Application of the pseudoinverse of a matrix on a vector provides the least squares approximation of the vector. The relationship between the pseudoinverse and singular value decomposition is as follows and generalizes the definition of a pseudoinverse to an arbitrary matrix.
General definition of pseudoinverse Let \(A\) be an \(m\times n\) matrix with singular value decomposition \(U\Sigma V^{\top}\), wherein \(\Sigma=\matrix{D & 0\\ 0 & 0}\) is an \(m\times n\) matrix with the \(r\times r\) diagonal submatrix \(D\) with nonzero singular values of \(A\) on the main diagonal, i.e., \(\sigma_1\ge\sigma_2\ge\cdots\ge \sigma_r\gt 0\). Then the pseudoinverse of \(A\) is the \(n\times m\) matrix \(A^{+}\) defined by \[A^{+}=V\,\Sigma^{+}U^{\top}\] wherein \(\Sigma^{+}\) is the \(n\times m\) matrix \[\Sigma^{+}=\matrix{D^{-1} & 0\\ 0 & 0}\text.\]

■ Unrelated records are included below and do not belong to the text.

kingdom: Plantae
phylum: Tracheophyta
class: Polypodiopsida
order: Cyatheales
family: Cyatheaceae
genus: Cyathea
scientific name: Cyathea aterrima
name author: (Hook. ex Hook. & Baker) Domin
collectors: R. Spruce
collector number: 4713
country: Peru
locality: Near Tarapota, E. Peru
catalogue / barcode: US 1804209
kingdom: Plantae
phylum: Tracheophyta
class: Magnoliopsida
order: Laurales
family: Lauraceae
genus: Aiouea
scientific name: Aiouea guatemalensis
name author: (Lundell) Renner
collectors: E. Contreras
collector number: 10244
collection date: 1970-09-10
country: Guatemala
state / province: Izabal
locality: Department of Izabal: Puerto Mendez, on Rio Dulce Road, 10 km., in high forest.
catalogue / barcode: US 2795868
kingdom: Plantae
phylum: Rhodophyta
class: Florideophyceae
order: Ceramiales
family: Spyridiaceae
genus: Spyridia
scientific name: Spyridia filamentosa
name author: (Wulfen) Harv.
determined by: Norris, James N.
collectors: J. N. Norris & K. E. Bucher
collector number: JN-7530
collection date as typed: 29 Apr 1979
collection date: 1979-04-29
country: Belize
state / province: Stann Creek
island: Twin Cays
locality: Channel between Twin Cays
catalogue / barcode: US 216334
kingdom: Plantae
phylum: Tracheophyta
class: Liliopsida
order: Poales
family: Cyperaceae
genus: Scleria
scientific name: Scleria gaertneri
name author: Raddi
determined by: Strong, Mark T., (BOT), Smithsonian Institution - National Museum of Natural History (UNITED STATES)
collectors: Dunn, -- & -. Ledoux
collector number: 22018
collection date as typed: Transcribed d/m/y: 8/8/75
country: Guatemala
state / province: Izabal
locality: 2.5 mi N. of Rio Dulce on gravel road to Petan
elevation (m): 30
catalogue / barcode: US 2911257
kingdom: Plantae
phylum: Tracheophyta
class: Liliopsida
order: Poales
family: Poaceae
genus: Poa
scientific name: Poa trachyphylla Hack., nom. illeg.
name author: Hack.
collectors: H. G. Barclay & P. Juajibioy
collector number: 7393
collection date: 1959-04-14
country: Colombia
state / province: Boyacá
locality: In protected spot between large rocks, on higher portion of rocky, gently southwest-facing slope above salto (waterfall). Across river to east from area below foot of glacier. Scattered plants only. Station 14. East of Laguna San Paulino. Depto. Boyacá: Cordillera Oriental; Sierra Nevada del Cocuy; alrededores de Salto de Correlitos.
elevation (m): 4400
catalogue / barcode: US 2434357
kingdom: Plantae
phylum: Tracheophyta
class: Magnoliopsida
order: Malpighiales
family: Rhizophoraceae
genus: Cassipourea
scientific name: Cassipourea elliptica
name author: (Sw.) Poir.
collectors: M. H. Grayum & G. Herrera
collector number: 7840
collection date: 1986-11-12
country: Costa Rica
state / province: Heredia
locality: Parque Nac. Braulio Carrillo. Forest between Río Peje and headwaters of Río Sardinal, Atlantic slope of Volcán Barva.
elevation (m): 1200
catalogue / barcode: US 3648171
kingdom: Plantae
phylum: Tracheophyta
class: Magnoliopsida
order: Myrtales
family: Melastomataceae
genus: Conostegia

The following theorem holds:
The least squares problem \(A\vec{v}=\vec{b}\) has a unique least squares approximation that is closest to the origin, namely \[\vec{\beta}=A^{+}\vec{b}\tiny.\]
As an example, we consider an earlier regression problem: a regression line for points \((1,2)\), \((2,2)\) and \((3,4)\). In the regression model we have the associated matrix \[A=\matrix{1 & 1\\ 1 & 2 \\ 1 & 3}\] We can compute the pseudoinverse of \(A\): \[A^{\top}\!A = \matrix{1 & 1 & 1\\ 1 & 2 & 3}\matrix{1 & 1\\ 1 & 2 \\ 1 & 3}= \matrix{3 & 6\\ 6 & 14 }\] with determinant \(3\times 14-6\times 6=6\). So the inverse of this \(2\times 2\) matrix is \[(A^{\top}\!A)^{-1} = \frac{1}{6}\matrix{14 & -6\\ -6 & 3 }=\matrix{\frac{7}{3} & -1\\ -1 & \frac{1}{2}}\] The pseudoinverse is: \[A^{+}=(A^{\top}\!A)^{-1}\!A^{\top}= \matrix{\frac{7}{3} & -1\\ -1 & \frac{1}{2}} \matrix{1 & 1 & 1\\ 1 & 2 & 3} = \matrix{\frac{4}{3} & \frac{1}{3} & -\frac{2}{3}\\ -\frac{1}{2} & 0 & \frac{1}{2}}\] To determine the regression line, we must compute the following matrix-vector product in order to determine the coefficients of the equation\(y=a+b\,t\) describing the regression line: \[\matrix{\frac{4}{3} & \frac{1}{3} & -\frac{2}{3}\\ -\frac{1}{2} & 0 & \frac{1}{2}}\cv{2 \\ 2\\ 4}=\cv{\frac{2}{3} \\ 1}\] So we have found the equation \(y=\frac{2}{3} + t\) for the regression line.